What can you do if you don't understand what your provider is saying?
- Tell the provider you do not understand. Ask more questions to help him or her to understand what you need.
- Tell the provider or if you need someone who speaks your language or who knows sign language.
- Ask a trusted friend or family member to come with you.
Too embarrassed to talk about your health problems?
It may help to write your health problems and symptoms down on paper to give to the provider. A friend or family member may be able to help you talk to the provider about your problem.
Ask about any new medicines your provider prescribes
- Why do you need a new medicine?
- How will it help you?
- What is the name of the medicine?
- Is there a generic medicine you can take?
- Is there a medicine on your insurance company's formulary that will work for you?
- Is the medicine a liquid or a pill?
- What are the directions for taking the medicine? Repeat the directions back to your provider and ask if he or she will write down the directions.
- What are the side effects?
- Can you take it with your current medicines? Should you stop taking any of your current medicines?
- Should you avoid any foods or drinks when you take the medicine?
- Would the medicine still work if you use half of it? As an example, can you cut a pill in half?
- Remind your provider about your allergies and reactions you have had to medicines.
- Tell your provider if you don’t understand any information about the medicine. **Ask your provider to give you an updated printed list of all your medicines.
Why is your provider asking personal questions?
Your provider needs to know about your habits so he or she can recommend the best treatment for you. Tell the provider if you smoke, use recreational drugs, or are sexually active. The provider can only talk to others about your health with your written permission.
Your provider is sending you to another provider. Why?
Your provider may send you to see a specialist. Specialists include heart doctors and doctors who treat cancer. Ask why you are being referred to a specialist.
Tips for the Examination
What can you do if you are uncomfortable being examined by your provider?
- Tell the provider or nurse how you can be made more comfortable. Let them know if you would like a nurse or a family member or friend to stay with you.
- Don't be afraid to ask your provider if they washed their hands. Doctors, nurses and other caregivers usually wash their hands but they can forget. Remind them if you don't see them wash their hands. Hand washing helps prevent infection.
- Make sure your provider wears clean gloves before examining you.
- Ask them to wear clean gloves before giving shots, touching wounds, or examining your mouth or private parts.
If You Need a Lab Test
Here are some questions to ask your provider if you need a lab test:
- Why is this test being done?
- What will it tell you about my health?
- Are there any foods or drinks I should avoid before or after the test?
- Should I take my medicine before the test?
- Is there anything else I need to do to prepare for the test?
- Are there any side effects of the test?
- Will it be painful or uncomfortable?
- Is it unusual to have pain or discomfort?
- Should I have the test done before my next visit to the doctor?
- Will I need someone to take me home after the test?
If You Need Treatment or Surgery
Find out about your condition and treatments for it.
- Ask for written information about your conditions and treatments.
- Ask how and if a treatment will help you. Find out about risks of the treatments.
What can you do to prepare for your treatment?

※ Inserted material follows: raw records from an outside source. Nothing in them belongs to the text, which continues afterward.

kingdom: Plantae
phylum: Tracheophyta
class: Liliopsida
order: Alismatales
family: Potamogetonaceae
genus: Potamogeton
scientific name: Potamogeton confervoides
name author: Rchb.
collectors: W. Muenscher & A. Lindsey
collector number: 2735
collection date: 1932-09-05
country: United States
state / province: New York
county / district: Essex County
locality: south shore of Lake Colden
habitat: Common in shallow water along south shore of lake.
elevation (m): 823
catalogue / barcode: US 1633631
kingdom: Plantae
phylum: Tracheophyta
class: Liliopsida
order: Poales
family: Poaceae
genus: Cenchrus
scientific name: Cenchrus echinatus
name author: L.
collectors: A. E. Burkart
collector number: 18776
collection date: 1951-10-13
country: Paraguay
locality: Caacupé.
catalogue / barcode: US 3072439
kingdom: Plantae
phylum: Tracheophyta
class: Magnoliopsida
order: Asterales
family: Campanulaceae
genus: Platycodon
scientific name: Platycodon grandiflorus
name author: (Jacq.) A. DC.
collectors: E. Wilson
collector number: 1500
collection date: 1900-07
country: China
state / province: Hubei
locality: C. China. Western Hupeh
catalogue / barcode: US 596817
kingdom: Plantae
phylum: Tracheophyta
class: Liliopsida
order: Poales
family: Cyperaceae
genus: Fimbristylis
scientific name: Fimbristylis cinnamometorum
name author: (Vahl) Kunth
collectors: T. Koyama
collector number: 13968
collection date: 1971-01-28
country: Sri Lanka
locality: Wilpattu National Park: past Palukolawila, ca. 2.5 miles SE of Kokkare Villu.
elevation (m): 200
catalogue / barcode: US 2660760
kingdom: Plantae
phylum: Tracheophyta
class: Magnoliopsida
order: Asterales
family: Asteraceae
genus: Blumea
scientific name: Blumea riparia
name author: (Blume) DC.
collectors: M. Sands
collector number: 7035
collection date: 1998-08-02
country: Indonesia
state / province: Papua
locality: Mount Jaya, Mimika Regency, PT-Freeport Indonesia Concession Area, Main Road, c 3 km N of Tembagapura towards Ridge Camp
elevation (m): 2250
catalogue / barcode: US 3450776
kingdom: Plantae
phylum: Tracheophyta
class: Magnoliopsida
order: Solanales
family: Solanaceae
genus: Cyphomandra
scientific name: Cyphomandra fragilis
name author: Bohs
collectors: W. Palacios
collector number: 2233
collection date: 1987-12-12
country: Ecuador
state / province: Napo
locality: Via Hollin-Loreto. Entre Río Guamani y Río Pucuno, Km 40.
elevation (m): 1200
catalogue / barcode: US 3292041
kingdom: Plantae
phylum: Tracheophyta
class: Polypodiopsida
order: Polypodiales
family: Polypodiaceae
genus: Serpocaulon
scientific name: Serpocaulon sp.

Ask for copies of your health records from your provider. Your records belong to you. It may take some time to get copies and there may be a cost. You may also access your medical records through your MyChart Account. If you don't have one, it is easy to register using this link.
Questions to ask the doctor if you need to have surgery:
- Are there any vitamins, herbs, or prescription or over the-counter medicines that you should not take before your operation?
- Can you eat or drink before your operation?
- Should you trim your nails and remove any nail polish?
After your doctor’s visit, learn more about your condition
Information can be found at the library, from support groups and reliable web sites. Searching for a web site is easy. Just type your disease or diagnosis into the search box on your computer’s internet search engine.
What if you are not sure about the treatment or operation?
Make an appointment with another doctor to get a second opinion.
How can you find out if the hospital or facility you plan to go to is a good one?
Find out if the organization is accredited by The Joint Commission. Accredited means that the organization follows rules that guide safe and quality patient care. Visit The Joint Commission’s Quality Check Web site.
Talk to your doctor. Ask about the organization's experience taking care of people with your condition. How often do they perform the procedure you need? What special care do they provide to help patients get well?